Read this book if you want to spend even more time hating your job than you already do

Book Review by Louis Cammell | 20 Aug 2025
  • Discontent by Beatriz Serrano
Book title: Discontent
Author: Beatriz Serrano, trans. Mara Faye Lethem

Readers might find catharsis in Discontent, Beatriz Serrano’s acerbic yet slight debut novel about millennial workplace ennui, while an equal number are likely to find it trying. At a Madrid ad agency, protagonist Marisa whiles away the hours in spite of the management position she has shirked her way into.

When we meet her, she is more checked out than ever, rocked by the recent suicide of the only colleague she felt even remotely close to. Playing out in the weeks between this event and the corporate retreat which will drive her to a climactic transgression during a presentation, the bulk of the novel invites us to join her in quiet-quitting; her small rebellion against capitalism.

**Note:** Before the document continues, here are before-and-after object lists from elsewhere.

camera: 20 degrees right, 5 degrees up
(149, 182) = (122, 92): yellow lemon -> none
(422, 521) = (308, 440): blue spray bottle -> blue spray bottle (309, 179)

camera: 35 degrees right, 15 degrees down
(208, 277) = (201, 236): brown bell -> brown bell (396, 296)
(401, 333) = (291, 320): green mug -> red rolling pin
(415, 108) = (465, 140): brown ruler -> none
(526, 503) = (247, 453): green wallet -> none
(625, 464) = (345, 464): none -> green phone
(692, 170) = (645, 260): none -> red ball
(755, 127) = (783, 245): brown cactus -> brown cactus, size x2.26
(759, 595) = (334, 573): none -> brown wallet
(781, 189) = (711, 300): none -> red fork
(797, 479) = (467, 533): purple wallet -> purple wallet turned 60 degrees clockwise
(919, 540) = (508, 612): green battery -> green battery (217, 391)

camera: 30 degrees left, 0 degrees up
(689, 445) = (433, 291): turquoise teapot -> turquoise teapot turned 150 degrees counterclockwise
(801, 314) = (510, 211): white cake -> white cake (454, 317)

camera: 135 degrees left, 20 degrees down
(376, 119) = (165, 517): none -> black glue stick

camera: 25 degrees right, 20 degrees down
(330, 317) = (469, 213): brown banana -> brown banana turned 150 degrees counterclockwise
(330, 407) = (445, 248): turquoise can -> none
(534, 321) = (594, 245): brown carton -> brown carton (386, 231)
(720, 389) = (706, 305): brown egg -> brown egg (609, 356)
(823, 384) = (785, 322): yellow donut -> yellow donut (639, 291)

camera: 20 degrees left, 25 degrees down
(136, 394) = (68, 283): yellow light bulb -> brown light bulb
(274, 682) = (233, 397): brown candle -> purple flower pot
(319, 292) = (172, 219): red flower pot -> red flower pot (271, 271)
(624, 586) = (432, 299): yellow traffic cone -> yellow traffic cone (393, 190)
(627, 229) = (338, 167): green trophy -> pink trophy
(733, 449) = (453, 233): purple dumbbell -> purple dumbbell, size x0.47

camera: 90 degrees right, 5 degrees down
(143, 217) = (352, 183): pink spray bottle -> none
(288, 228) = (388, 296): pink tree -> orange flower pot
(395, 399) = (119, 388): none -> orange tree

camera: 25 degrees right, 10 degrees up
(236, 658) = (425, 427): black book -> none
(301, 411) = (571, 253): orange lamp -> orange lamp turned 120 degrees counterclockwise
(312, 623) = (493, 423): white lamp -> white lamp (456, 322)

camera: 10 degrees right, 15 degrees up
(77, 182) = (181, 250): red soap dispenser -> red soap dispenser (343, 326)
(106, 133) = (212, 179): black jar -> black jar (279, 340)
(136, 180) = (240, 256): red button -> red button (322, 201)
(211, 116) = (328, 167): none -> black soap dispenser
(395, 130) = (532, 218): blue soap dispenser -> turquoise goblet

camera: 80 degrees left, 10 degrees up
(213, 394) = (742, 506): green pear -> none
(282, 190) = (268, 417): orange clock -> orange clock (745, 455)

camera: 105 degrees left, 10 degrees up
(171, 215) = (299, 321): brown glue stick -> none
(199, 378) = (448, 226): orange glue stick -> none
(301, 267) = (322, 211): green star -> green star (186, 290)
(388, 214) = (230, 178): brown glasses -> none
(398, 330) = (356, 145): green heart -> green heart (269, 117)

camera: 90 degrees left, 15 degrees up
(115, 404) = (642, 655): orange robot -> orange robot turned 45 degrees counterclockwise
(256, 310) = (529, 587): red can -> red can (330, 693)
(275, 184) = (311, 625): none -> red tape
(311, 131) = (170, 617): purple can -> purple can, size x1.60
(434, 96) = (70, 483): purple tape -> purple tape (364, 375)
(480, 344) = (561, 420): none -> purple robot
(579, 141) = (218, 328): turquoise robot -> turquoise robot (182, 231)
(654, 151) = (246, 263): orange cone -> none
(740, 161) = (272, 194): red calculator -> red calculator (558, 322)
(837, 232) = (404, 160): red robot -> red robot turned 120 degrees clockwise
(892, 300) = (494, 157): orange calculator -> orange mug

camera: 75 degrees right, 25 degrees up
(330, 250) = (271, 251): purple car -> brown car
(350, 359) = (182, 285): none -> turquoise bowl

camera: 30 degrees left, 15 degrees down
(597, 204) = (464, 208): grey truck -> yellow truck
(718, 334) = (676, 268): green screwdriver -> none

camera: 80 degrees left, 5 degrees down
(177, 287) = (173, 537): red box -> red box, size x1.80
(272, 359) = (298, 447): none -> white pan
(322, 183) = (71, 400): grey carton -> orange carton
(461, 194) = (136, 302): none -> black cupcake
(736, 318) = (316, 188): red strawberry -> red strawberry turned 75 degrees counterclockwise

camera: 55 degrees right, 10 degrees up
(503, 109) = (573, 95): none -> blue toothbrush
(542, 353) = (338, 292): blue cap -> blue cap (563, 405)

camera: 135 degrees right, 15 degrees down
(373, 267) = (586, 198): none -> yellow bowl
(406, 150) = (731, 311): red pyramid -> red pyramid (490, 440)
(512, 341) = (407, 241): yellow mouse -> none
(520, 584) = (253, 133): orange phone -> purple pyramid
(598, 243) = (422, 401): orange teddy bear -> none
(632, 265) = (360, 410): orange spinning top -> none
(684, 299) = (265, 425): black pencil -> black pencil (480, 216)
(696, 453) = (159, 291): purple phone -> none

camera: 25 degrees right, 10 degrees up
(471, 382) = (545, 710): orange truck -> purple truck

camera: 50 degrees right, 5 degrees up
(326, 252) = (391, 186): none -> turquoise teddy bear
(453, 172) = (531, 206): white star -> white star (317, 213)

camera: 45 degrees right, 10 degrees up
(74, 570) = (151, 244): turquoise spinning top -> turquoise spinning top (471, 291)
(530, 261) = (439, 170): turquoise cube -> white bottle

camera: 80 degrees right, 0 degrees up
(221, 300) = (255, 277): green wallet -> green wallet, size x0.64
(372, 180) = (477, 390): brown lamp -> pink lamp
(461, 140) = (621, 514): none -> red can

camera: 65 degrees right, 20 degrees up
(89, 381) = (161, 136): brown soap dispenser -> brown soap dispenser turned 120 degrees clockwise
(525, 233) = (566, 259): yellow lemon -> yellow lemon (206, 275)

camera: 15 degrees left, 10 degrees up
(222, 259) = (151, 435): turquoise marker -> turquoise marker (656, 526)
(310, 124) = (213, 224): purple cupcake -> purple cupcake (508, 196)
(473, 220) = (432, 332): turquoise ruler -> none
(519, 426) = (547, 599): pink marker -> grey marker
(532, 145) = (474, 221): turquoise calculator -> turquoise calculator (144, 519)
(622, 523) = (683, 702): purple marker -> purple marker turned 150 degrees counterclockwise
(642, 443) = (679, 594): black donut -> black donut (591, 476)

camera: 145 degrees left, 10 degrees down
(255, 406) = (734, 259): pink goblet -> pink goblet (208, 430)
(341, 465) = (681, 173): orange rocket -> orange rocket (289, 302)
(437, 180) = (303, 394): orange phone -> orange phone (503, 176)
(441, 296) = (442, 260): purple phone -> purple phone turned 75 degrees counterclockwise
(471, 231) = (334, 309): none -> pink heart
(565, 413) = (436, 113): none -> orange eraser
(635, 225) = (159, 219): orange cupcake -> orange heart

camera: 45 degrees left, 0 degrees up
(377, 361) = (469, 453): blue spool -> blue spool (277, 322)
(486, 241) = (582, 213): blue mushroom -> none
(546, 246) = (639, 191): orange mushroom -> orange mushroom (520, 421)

So begins many a chapter in which she watches Youtube videos on work time, tosses around choice buzzwords to allay suspicion, and rides a state of numbing intoxication. To some, Marisa may represent a kindred spirit: rightfully appalled by our collective sleepwalk into late-stage capitalism, meeting it with dejection as the only rational response. Others, though, might just get annoyed by her individualistic approach to life. Opting out while cashing in is, after all, a privilege not everybody can afford.

Translated by Mara Faye Lethem, Serrano’s prose is clear and her portraits of corporate drudgery well-chosen. But even paired with its moments of levity, provided by Marisa’s wine-and-casual-sex evenings with her neighbour Pablo, it’s not enough to lift its willful miserablism.